In terms of significance, the population size gap may serve as a minor factor that affects the dairy trade, supporting the findings of Chung et al. [63]. The increase in population size deepens the domestic division of labor, reducing the demand for international trade.

6. Conclusions

This study paper investigates the evolutionary characteristics of the global dairy trade pattern in terms of the overall structure, individual characteristics, and core–periphery structure based on the complex network analysis method. Subsequently, QAP analyzes the factors that affect the dairy trade network. The major conclusions of this paper are drawn as follows.

(1) Global dairy trade network continues to expand in terms of the overall structure, with an increase in the number of trade links and trading countries. A few hub countries hold a large number of trade links, with the attributes of a scale-free network. The dairy trade relations between countries become increasingly close; thus, the transmission efficiency of the network increases, and the degree of intra-regional trade cohesion improves, with the characteristics of a typical small-world network.

(2) From the perspective of individual characteristics, the heterogeneity of countries is evident. The USA, UAE, and France serve as the primary importers of dairy products, while the Netherlands, France, and Germany are the major exports of dairy products. Meanwhile, these countries play a dominant role across the year. The import center of dairy products has shifted from Europe, America, and East Asia to North America, the Middle East, and East Asia, while there is no significant change in the export center.

(3) In the context of core–periphery structure, such as the trend of economic globalization, there is a significant increase in the core–periphery countries. In contrast, the semi-periphery countries have decreased over time. Moreover, countries such as the U.S., Canada, and France perennially occupy the core position. Alternatively, states such as Indonesia and Malaysia represent the newly emerging core countries.

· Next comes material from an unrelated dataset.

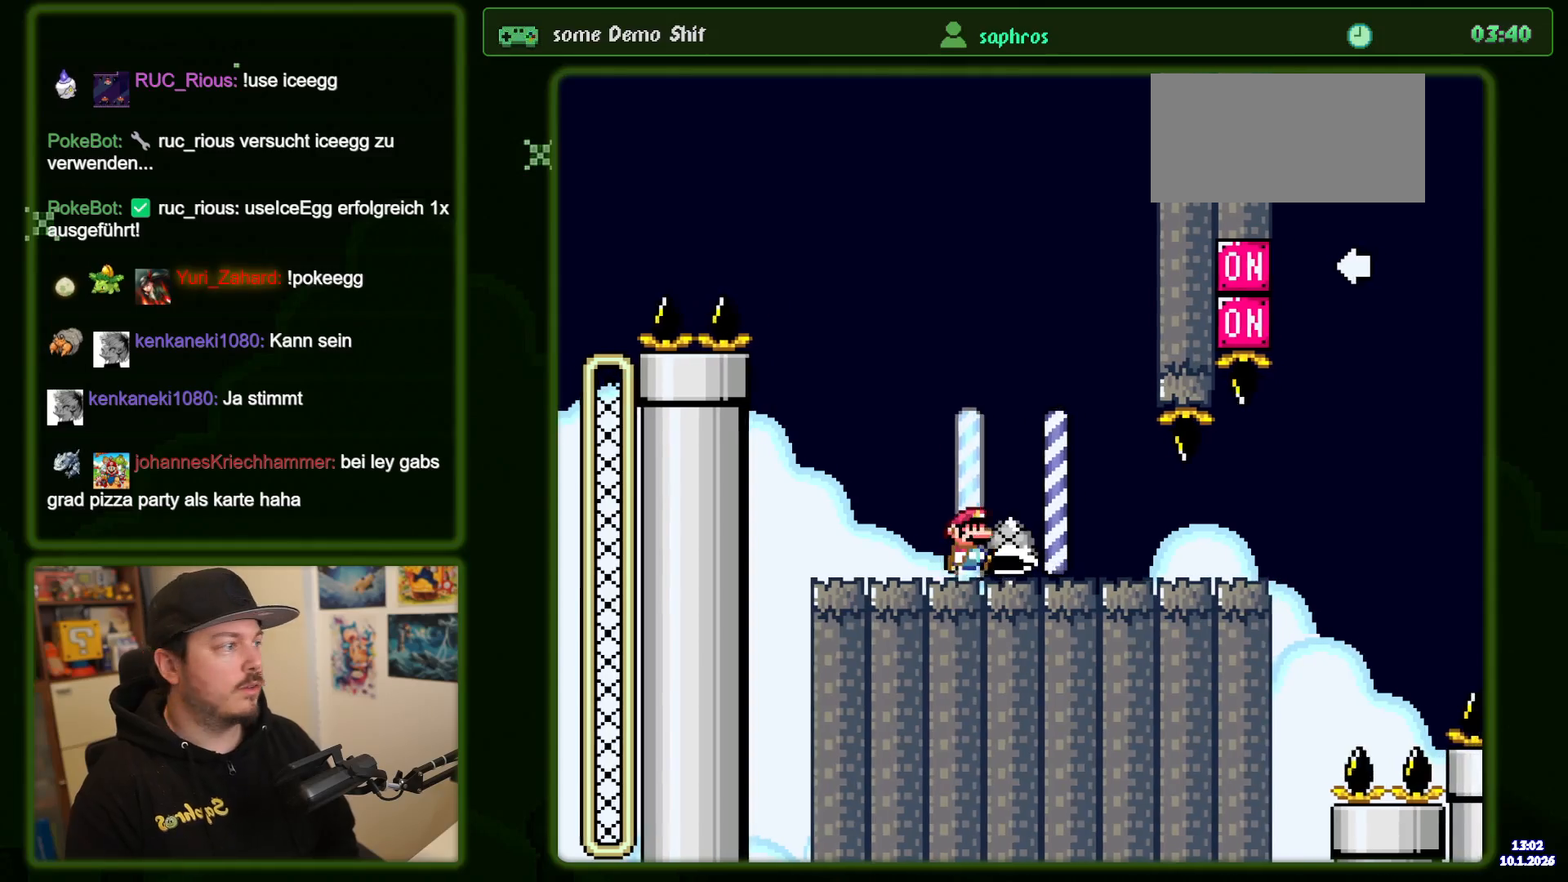
{"dt_ms": 500, "buttons": ["Y"], "events": [[34, "DPAD_RIGHT", "up"]]}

(4) The difference in per capita income level, geographical distance gap, and common language are the factors that constantly affect each country’s dairy trade relations and trade value, based on the results of QAP regressions. Differences in economic levels and regional trade agreements have gradually become critical influencing factors. In addition to this, the shared borders are not conducive to establishing dairy trade links, since the value of dairy trade may not follow the “border effect”.

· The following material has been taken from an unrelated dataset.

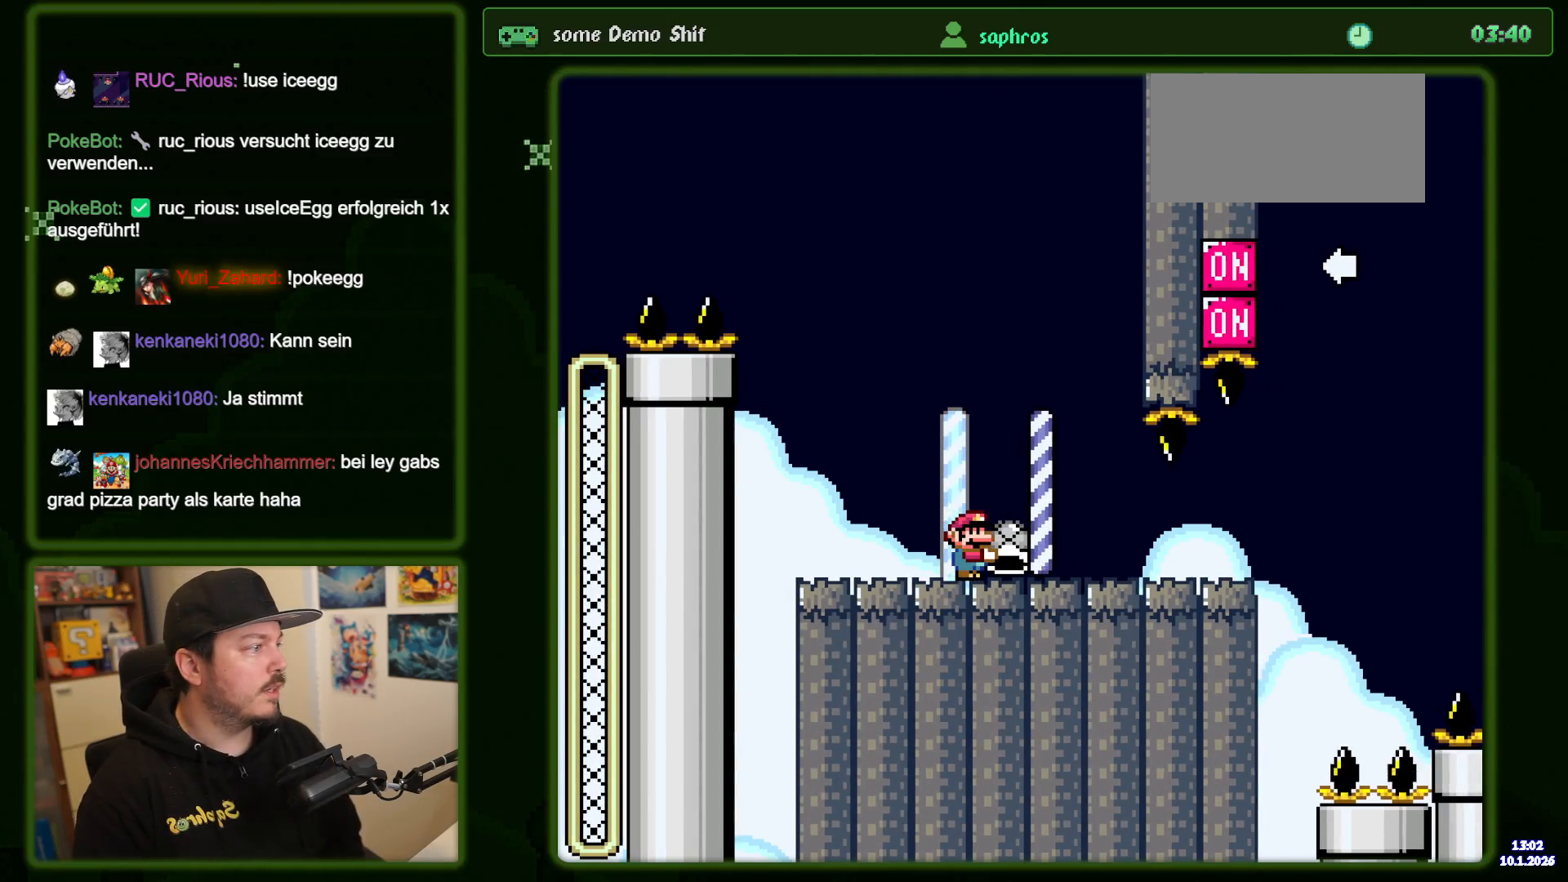
{"dt_ms": 500, "buttons": ["Y"], "events": []}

The above results indicate that the factors influencing the global dairy trade network are highly complex and heterogeneous compared to other products. This paves potential directions for future research, such as climate and price factors [64,65,66]. Refining these studies enables the uncovering of the unique factors affecting the dairy trade. There are also some limitations in this paper. We may not consider factors such as dairy production and cattle stock in each country. Future studies can be further improved. In order to promote the sustainable development of the global dairy trade, the following recommendations should be taken into account. Firstly, countries should strengthen their infrastructure construction, such as roads and railway lines, to reduce the cost of trade flow and weaken the inhibiting effect of geographical distance on trade. Secondly, there is a need to improve cultural identity and strengthen mutual political trust among the states. Lastly, countries should strengthen their economic exchange setups to promote the development of regional free trade agreements.

This paper extends the application of CNA in international trade and analyzes the influencing factors of dairy trade networks using the QAP method. It helps other scholars to conduct further research and also helps to promote the sustainable development of dairy trade on a global scale.